=== Exercise materials ===
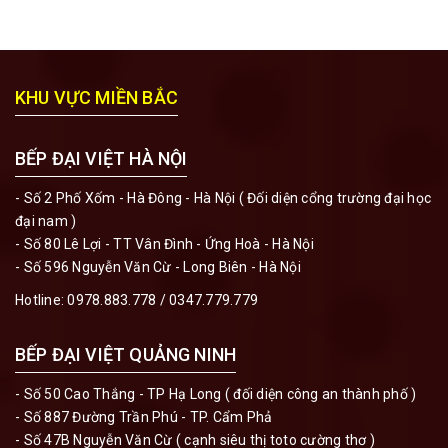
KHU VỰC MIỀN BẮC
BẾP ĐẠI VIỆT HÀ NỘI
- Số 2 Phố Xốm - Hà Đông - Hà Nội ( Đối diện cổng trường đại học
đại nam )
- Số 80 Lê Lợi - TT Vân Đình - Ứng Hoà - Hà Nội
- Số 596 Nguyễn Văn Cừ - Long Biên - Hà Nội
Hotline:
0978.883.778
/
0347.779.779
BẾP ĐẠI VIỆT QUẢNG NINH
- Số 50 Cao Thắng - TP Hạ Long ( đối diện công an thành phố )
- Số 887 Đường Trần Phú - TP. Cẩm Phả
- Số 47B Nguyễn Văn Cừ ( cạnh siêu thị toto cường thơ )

=== Exercise aim ===
Copy each entry exactly as written. Images should not appear in the copy.

=== Exercise output ===
KHU VỰC MIỀN BẮC
BẾP ĐẠI VIỆT HÀ NỘI
- Số 2 Phố Xốm - Hà Đông - Hà Nội ( Đối diện cổng trường đại học
đại nam )
- Số 80 Lê Lợi - TT Vân Đình - Ứng Hoà - Hà Nội
- Số 596 Nguyễn Văn Cừ - Long Biên - Hà Nội
Hotline:
0978.883.778
/
0347.779.779
BẾP ĐẠI VIỆT QUẢNG NINH
- Số 50 Cao Thắng - TP Hạ Long ( đối diện công an thành phố )
- Số 887 Đường Trần Phú - TP. Cẩm Phả
- Số 47B Nguyễn Văn Cừ ( cạnh siêu thị toto cường thơ )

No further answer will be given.